内燃機関用の点火コイルとして、プラグホールに挿入される円筒状のコイル本体部BDYと、プラグホールから露出するコイル頭部HDとに区分されて構成されたペンシルタイプの点火コイルが知られている(図1(a)参照)。
この種の点火コイルでは、典型的には、コイル本体部BDYのコイルケースの内部に、中心鉄芯を内蔵する二次コイルL2と、二次コイルL2を収容した一次コイルL1と、が同心状に配置される。また、コイル頭部HDのコイルケースには、一次コイルL1の駆動電流を接断して二次コイルL2に高電圧を発生させる電子回路が内蔵されている。
そして、これらコイル本体部BDYとコイル頭部HDの構成部材が、コイルケースに収納された後、各部の隙間を埋めるべく液状のエポキシ樹脂を充填し、これを熱硬化させることで各部材間の絶縁性を確保している。
ところで、内燃機関に装着された点火コイルは、繰り返し冷熱ストレスを受けるので、各構成部材と絶縁樹脂との熱膨張差異などに起因して、絶縁樹脂にクラックが生じることがある。そして、発生したクラックの影響が二次コイルの二次巻線に及ぶと、線径が細い二次巻線が、断線状態となることがある。特に、二次巻線が二次ボビンから引き出されて空中配線となる巻取り端部では、クラックの影響を受けて断線する可能性が他の箇所より高い。
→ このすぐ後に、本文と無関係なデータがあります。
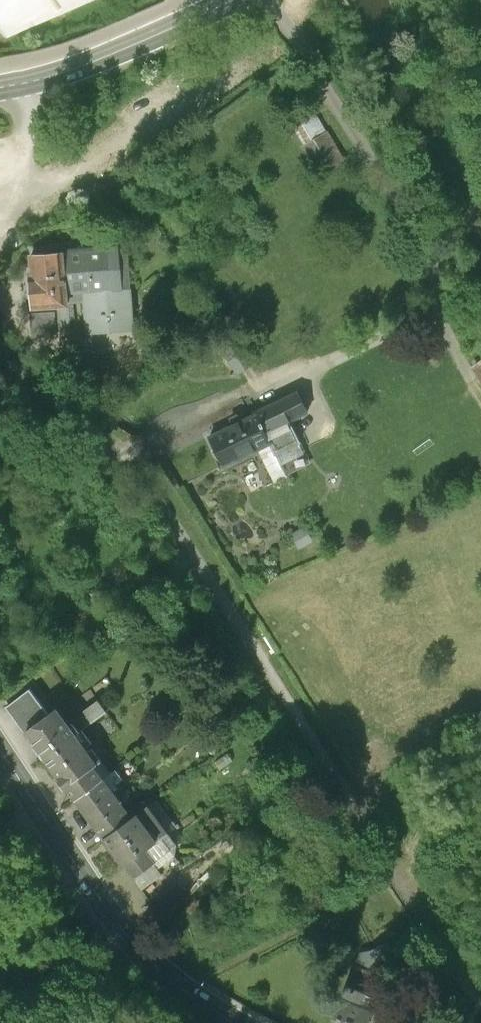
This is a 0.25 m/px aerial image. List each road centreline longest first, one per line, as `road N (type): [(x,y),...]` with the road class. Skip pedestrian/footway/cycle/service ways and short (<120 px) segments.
road 1 (secondary): [(0,748),(128,936),(186,992),(234,1022)]
road 2 (secondary): [(230,0),(106,56),(0,88)]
そこで、かかる問題に対処するため、特許文献1や、特許文献2のような構成も提案されていが、これらは、その構成が複雑であって、金型作製コストの上昇や、コイル巻き作業が煩雑化するという問題がある。
特開2000−323339号公報
特開平06−204030号公報
本発明は、上記の問題点に鑑みてなされたものであって、クラックが発生した場合であっても、二次コイルの引出線が断線する可能性を低減した簡易構成の内燃機関用の点火コイルを提供することを課題とする。
上記の課題を解決するため、本発明者が種々検討したところ、例え、基本構成が同一でも、具体的な設計値の相違に起因して、クラックの発生箇所に、ある程度の傾向が現れることが明らかとなった。
例えば、ペンシルタイプの点火コイルにおいて、二次ボビンを一次ボビンに収容する基本構成が同じでも、具体的な設計値によって、一次ボビンの周縁を基点としてクラックが発生しやすい場合と、コイル頭部に配置した配線プレートや配線基板などを基点としてクラックが発生しやすい場合とがあることが明らかとなった。
本発明は、この知見に基づいて完成されたものであり、一次ボビンに一次巻線を巻回してなる一次コイルと、二次ボビンに二次巻線を巻回してなる二次コイルとを同心状に収容するコイル本体部と、前記一次コイルの電流をON/OFF制御する電子回路を収容するコイル頭部と、が一体化されて構成され、前記二次ボビンは、略円筒状のボビン本体と、前記電子回路との電気接続を実現する接続端子を保持する保持部と、を有して構成され、前記二次ボビンから引き出された二次巻線は、クラックが発生しやすい箇所から遠ざかるよう、時計方向または反時計方向に、前記接続端子に巻かれている。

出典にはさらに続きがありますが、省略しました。